Task item
Look through the listing below for the string "Lyme". Show each line where it occurs.
[Given records — start]
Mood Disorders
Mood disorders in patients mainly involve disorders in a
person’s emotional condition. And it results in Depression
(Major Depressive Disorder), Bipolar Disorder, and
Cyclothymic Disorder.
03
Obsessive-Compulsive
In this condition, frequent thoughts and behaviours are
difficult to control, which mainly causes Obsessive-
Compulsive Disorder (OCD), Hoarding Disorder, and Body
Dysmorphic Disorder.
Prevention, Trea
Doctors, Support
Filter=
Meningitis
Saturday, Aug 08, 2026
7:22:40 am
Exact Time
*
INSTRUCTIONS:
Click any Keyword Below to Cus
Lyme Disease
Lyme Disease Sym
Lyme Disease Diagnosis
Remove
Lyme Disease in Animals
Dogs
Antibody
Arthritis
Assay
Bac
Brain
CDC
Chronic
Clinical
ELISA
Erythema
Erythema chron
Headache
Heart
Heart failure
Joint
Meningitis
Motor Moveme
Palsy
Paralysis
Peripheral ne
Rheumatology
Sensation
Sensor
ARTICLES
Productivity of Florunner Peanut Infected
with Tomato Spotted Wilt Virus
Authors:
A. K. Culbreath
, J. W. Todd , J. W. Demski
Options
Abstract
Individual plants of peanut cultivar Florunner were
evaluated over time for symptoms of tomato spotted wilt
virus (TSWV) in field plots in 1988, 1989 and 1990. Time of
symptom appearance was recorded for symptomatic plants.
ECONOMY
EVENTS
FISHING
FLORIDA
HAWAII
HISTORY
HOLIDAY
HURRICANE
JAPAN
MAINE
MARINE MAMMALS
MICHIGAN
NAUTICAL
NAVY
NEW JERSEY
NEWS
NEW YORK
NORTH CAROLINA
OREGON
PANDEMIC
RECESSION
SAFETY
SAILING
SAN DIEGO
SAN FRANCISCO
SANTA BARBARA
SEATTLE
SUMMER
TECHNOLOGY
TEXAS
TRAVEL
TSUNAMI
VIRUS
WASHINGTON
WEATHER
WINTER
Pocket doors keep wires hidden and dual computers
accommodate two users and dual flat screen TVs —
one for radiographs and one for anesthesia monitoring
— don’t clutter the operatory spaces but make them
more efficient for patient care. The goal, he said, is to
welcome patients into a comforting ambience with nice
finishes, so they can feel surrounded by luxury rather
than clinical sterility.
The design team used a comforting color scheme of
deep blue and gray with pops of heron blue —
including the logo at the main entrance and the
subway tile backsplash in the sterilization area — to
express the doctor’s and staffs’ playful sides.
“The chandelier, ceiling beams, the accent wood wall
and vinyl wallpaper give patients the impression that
[Given records — finish]
Answer
Lyme Disease
Lyme Disease Sym
Lyme Disease Diagnosis
Lyme Disease in Animals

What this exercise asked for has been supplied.